You can blame other things; the annoying girl in women’s choir, the teacher who wouldn’t stop saying the word “anxiety”, the fact that you’re so damn busy all the time. But you know they’re excuses. The girl isn’t that annoying if you’d stop looking for a reason to be annoyed. How could the professor have know that was a trigger word. And you aren’t busy. You put off practicing and spend all day in bed on the computer complaining about how little time you have. See? Pathetic.

But this time it isn’t just depression or anxiety. It’s a pressure. I can feel my emotions pressing against my body. And they hurt so much. My muscles ache, I have a sinus headache, my stomach feels too full even though I haven’t eaten recently. I feel like I need to tear a hole in myself to let it out. Yelling doesn’t work. Singing only helps while I’m doing it. Any breath I take is filled with the pressure replacing itself.

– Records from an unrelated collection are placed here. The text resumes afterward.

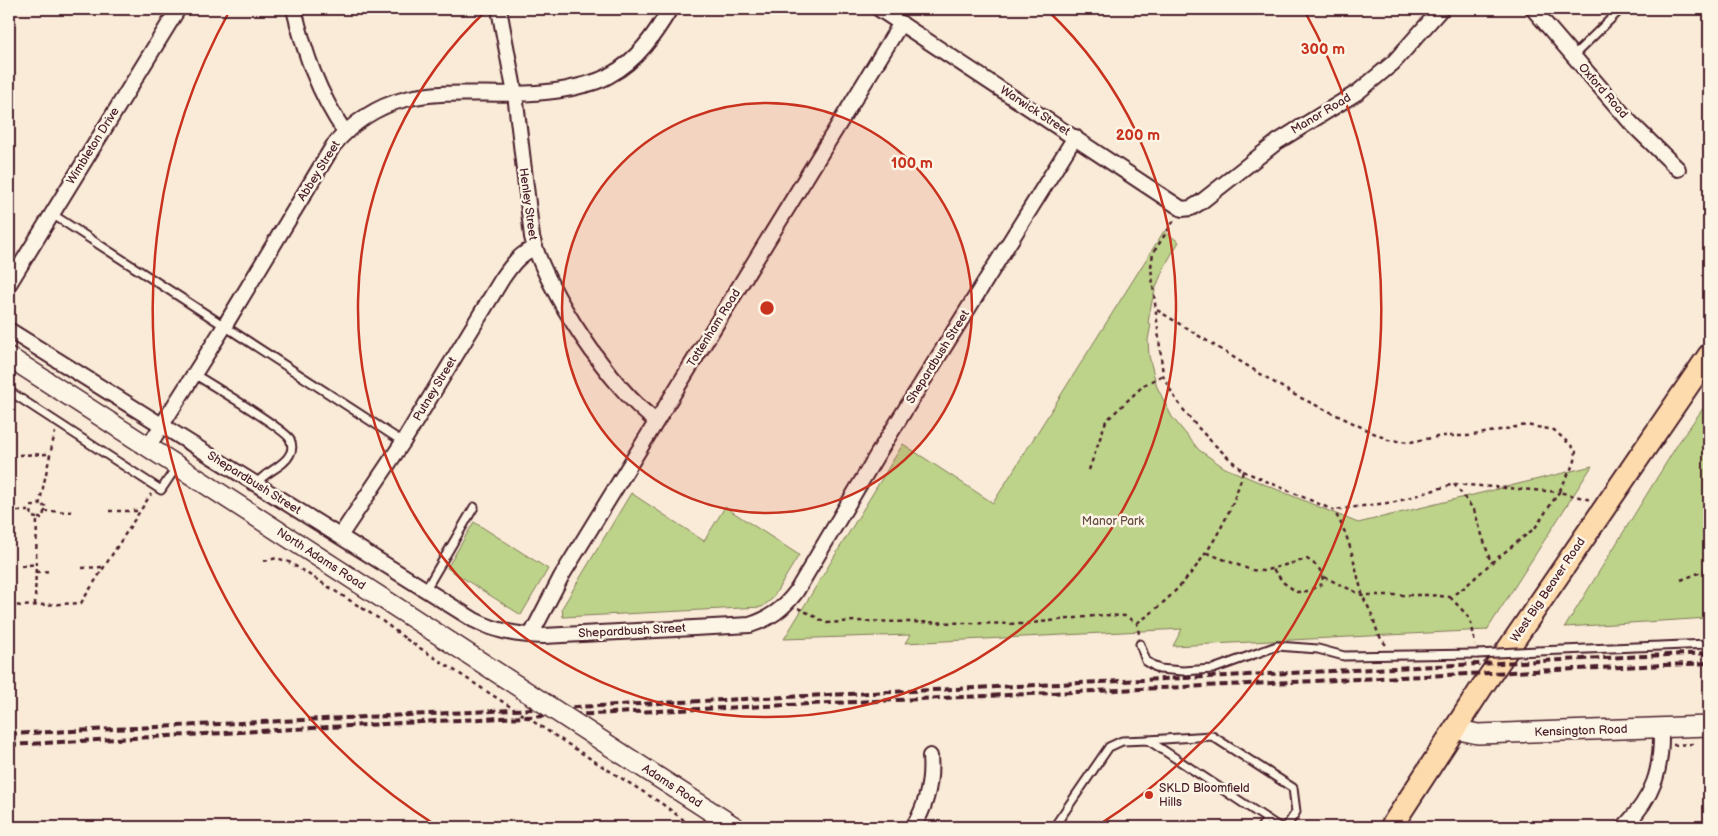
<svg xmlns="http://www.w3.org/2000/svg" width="1718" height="836" font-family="'Balsamiq Sans',sans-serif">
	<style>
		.green { fill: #bcd389; stroke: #83795a }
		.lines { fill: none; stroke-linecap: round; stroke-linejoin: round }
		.lane-casing { stroke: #4a1f2b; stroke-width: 11 }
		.street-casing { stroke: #4a1f2b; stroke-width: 18 }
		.secondary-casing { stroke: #4a1f2b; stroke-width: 22 }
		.primary-casing { stroke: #4a1f2b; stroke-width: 25 }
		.path { stroke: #4a1f2b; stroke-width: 2.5; stroke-dasharray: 4 4; stroke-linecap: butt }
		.lane { stroke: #fcf5e5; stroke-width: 7 }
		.street { stroke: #fcf5e5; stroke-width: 14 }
		.secondary { stroke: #fcf5e5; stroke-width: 19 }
		.primary { stroke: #fedbac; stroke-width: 21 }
		.rail { stroke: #4a1f2b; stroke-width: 4; stroke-dasharray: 8 4; stroke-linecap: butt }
		.lane-bridge-casing { stroke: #4a1f2b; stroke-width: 11; stroke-linecap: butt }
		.secondary-bridge-casing { stroke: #4a1f2b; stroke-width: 22; stroke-linecap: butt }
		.path-bridge { stroke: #4a1f2b; stroke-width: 2.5; stroke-dasharray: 4 4; stroke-linecap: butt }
		.lane-bridge { stroke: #fcf5e5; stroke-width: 7 }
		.secondary-bridge { stroke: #fcf5e5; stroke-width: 19 }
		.ring { fill: none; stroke: #c8321e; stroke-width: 2.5 }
		.poi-dot { fill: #c8321e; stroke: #fcf5e5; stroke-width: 2 }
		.labels { text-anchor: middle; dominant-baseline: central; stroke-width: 5; stroke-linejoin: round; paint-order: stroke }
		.street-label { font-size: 12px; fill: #4a1f2b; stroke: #fcf5e5 }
		.park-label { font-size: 12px; fill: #664c42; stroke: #fcf5e5 }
		.poi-label { font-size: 12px; fill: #4a1f2b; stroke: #fcf5e5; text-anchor: start }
		.centre { fill: #c8321e; stroke: #fcf5e5; stroke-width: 2.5 }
		.ring-label { font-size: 15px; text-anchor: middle; font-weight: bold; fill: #c8321e; stroke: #fcf5e5; stroke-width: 5; stroke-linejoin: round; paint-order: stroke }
	</style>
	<rect width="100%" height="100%" fill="#f9ebd7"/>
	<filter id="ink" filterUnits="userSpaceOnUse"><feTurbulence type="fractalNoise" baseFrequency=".02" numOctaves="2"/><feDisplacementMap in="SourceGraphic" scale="10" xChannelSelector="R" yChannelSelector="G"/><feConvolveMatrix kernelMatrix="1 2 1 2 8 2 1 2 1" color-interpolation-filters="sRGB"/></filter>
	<g filter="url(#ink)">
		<!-- green -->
		<g class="green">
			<path d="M1164,231L1179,242C1162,268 1152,292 1148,323L1151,324L1148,340L1149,356L1157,387L1172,417L1199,450L1225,468L1358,523L1592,466L1487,630L1173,646L1182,629L905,643L910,635L784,639L903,444L993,503Z"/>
			<polygon points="1709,400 1709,618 1565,627 1679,442"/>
			<polygon points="631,493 704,541 725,507 799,555 772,599 762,607 563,617 562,608"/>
			<polygon points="474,522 548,569 521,615 447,568"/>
		</g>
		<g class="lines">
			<defs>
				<g id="lane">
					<polyline points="1573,56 1621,9"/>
					<polyline points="52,214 403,442"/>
					<path d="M194,374C210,384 285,429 290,439C292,444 293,449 290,454C284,467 264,472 256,484"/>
					<polyline points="9,391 161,490 177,466"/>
					<polyline points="426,589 474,507"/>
					<polyline points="1140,644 1146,661 1159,669 1183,671 1213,669 1277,646 1318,649 1344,656 1477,654"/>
					<polyline points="1538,651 1709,644"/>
					<polyline points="1148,740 1212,736 1293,788 1296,812 1286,827"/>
					<polyline points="1267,819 1279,827"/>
					<polyline points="1054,827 1109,747 1122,741 1148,740 1267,819 1261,827"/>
				</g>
				<g id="street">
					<path d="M294,9C305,54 318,93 345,132"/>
					<path d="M499,9L515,94L532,237C545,289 612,390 656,421"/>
					<polyline points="879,9 1182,209 1191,208 1201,202 1277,142 1358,92 1393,63 1441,9"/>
					<polyline points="1533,9 1630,122 1678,169"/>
					<polyline points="9,284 178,9"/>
					<path d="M9,330L474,620C498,632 518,635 544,636L750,625C771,618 783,609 796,592L877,455L1075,137"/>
					<path d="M148,447L224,327L333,146C400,66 480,106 567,89C581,86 597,83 610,75C637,61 655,34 670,9"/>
					<path d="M340,536L403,442L502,279C511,266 520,253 535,248"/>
					<polyline points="531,635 561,577 901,23"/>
					<path d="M913,827C927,805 932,781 930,756"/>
					<path d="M1624,827C1654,796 1662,771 1661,728"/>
				</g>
				<g id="secondary">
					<polyline points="9,357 433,631"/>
					<polyline points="1454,729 1478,734 1709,726"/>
					<polyline points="633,761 735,827"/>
				</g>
				<polyline id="primary" points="1391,827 1482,687 1709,355"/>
			</defs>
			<!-- lane casing -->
			<use href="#lane" class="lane-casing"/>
			<!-- street casing -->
			<use href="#street" class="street-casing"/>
			<!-- secondary casing -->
			<use href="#secondary" class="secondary-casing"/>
			<!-- primary casing -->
			<use href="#primary" class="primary-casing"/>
			<!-- path -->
			<g class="path">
				<polyline points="1157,310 1293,394 1388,440 1410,442 1442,436 1468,436 1526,425 1554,430 1576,450 1575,461 1559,492 1591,500"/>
				<polyline points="19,455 50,454"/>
				<polyline points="1089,470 1106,421 1144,385 1163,375"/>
				<path d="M1243,471L1333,510C1349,532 1355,567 1362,593C1363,599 1368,605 1370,611C1377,625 1374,631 1386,645"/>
				<polyline points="1454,484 1474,510 1491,563"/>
				<polyline points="9,511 32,511"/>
				<polyline points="44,511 76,512"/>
				<polyline points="109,511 140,511"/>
				<polyline points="37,518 31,517 32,506 39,506"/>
				<path d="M1207,553L1251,570L1263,571L1307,559C1316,565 1325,571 1322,584L1308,591L1297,592L1284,583L1272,568"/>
				<polyline points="264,561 277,558 289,562 381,620 406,639"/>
				<polyline points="21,566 36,564"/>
				<polyline points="82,568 103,567"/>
				<polyline points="36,572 50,571"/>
				<polyline points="1324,577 1362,595 1428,595 1450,597 1465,587 1491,563 1535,528 1559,492 1454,484 1395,502 1333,510"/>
				<polyline points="1681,580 1709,569"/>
				<polyline points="1450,597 1467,615 1472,625 1475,645"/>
				<polyline points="9,604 21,606 81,603 151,494"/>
				<polyline points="35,605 37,518 43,518 45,506 39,506 55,432"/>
				<polyline points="798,608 827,623 855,621 1023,624 1103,615 1125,616 1137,623 1139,634"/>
				<path d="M1137,623C1187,590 1229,529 1243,471C1212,443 1180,414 1163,375L1151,267L1153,253L1175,219"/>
				<polyline points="1673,745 1693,744"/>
				<polyline points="594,761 661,803 693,827"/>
			</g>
			<!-- lane -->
			<use href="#lane" class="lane"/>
			<!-- street -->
			<use href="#street" class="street"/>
			<!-- secondary -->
			<use href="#secondary" class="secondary"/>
			<!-- primary -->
			<use href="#primary" class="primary"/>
			<!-- rail -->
			<g class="rail">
				<polyline points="9,734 1709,653"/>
				<polyline points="9,745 437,721 1709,663"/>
			</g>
			<defs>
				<polyline id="lane-bridge" points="1477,654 1538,651"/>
				<polyline id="secondary-bridge" points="433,631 633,761"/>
			</defs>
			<!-- lane-bridge casing -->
			<use href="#lane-bridge" class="lane-bridge-casing"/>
			<!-- secondary-bridge casing -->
			<use href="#secondary-bridge" class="secondary-bridge-casing"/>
			<!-- path-bridge -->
			<polyline class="path-bridge" points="406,639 594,761"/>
			<!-- lane-bridge -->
			<use href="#lane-bridge" class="lane-bridge"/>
			<!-- secondary-bridge -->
			<use href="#secondary-bridge" class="secondary-bridge"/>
		</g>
	</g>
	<!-- distance rings -->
	<circle cx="767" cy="308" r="205" fill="#c8321e" fill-opacity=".12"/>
	<g class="ring">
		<circle cx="767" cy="308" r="205"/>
		<path d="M1046 9A409 409 0 1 1 488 9"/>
		<path d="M437 826A614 614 0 0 1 230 10M1304 10A614 614 0 0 1 1097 826"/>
	</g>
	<!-- markers -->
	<circle class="poi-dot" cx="1149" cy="795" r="5"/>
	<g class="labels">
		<!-- street labels -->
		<g class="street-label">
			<text transform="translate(1603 91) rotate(49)">Oxford Road</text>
			<text transform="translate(1035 111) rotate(33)">Warwick Street</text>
			<text transform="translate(1321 114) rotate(-31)">Manor Road</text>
			<text transform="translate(93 146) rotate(-58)">Wimbleton Drive</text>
			<text transform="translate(319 171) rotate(-58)">Abbey Street</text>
			<text transform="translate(528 204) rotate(82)">Henley Street</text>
			<text transform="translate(714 328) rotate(-58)">Tottenham Road</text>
			<text transform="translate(938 357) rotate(-58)">Shepardbush Street</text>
			<text transform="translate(435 389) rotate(-59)">Putney Street</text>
			<text transform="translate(254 483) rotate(32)">Shepardbush Street</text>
			<text transform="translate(321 559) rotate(33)">North Adams Road</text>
			<text transform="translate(1548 590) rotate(-56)">West Big Beaver Road</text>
			<text transform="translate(632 631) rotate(-3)">Shepardbush Street</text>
			<text transform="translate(1581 731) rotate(-2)">Kensington Road</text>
			<text transform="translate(672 786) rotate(33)">Adams Road</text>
		</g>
		<!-- park labels -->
		<g class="park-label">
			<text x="1113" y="521">Manor Park</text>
		</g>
		<!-- poi labels -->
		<g class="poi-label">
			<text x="1159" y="788">SKLD Bloomfield<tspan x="1159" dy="14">Hills</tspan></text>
		</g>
	</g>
	<circle cx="767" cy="308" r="8" class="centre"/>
	<g class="ring-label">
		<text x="1323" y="54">300 m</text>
		<text x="1138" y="140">200 m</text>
		<text x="912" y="168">100 m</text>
	</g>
	<!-- margin -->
	<rect width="1718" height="836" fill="none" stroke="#fcf5e5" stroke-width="30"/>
	<rect x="15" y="15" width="1688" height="806" fill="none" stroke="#4a1f2b" stroke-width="2" filter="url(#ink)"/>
</svg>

I’m not one for self abuse. I’m not that (brave? stupid?) and I get injured just bumping into chairs. But… I want to be hurt. I bite my finger. It helps. I scratch at one spot on my leg or stomach until the skin under my fingernails makes them too dull to scratch anymore. If I break skin I feel like I’m getting closer. Like I just need to make that hole a bit bigger, deeper. But I can’t get blood anywhere and I’m running out of band aids.

I… I hate saying this, but the first step to recovering is admitting you have a problem. So, I want someone to hurt me. I want someone to hurt me. Throw me against a wall. Hit me. Bruise me. Kick me in the chest so I get winded. So this pressure leaves. Hurt my arms so they aren’t so damn heavy. Break my legs which can hardly support me as is. I don’t care who, just someone. Anyone.

My eating habits are way off. Either I’m not eating at all or I can’t stop. I wouldn’t say I’m suicidal, I just don’t mind testing the waters. “If I starve from not eating today, I wouldn’t mind.” “If I catch pneumonia from not wearing my coat, I’d be okay with that.” “Maybe if I don’t pay attention something will hurt me. A car or a careless passerby. That’d be fine.”

I’m an attention whore too. I plead for people to look at me. I’ll exaggerate my movements and expressions just so someone will talk to me. Take pity on my stupidity. Look at me.

I speak and no one hears. I sing, but they’re distracted. I shout, but no one’s around. So I stay silent. Silence attracts the attention of specialists. They don’t realize that I just need attention. I just need someone to say “you look like you’re hurting.” Even the counselors don’t get it. I went to one. She did nothing but say “Aww, you poor thing!” then refused to listen to anything I said. As though I was the most tortured soul there is. I’m not. I’m not that self absorbed. I’m selfish and lazy and you’ve seen this before. There are thousands of me all around. We’re just too busy waiting for someone to notice our own struggles to see that there are others wanting the exact same thing.

“The sensation that your screaming but you never make a sound, or the feeling that you’re falling but you never hit the ground.” That’s what the pressure is. It’s something painfully unsatisfying. You get the build up, but it never delivers. You never get that release. You don’t like falling, but it’s worse when you never get the satisfaction of landing. The expectation just builds and builds until you can’t take it anymore. And even when you can’t take it nothing changes, you’re still just falling through the air. You can’t force yourself to land no matter how much you plead with gravity. You still can’t scream. Something is stifled and there’s no way to get it out. You can claw and tear at your throat until you bleed to death, but that scream will have never gotten out.

That’s what the pressure is. It’s unbearable.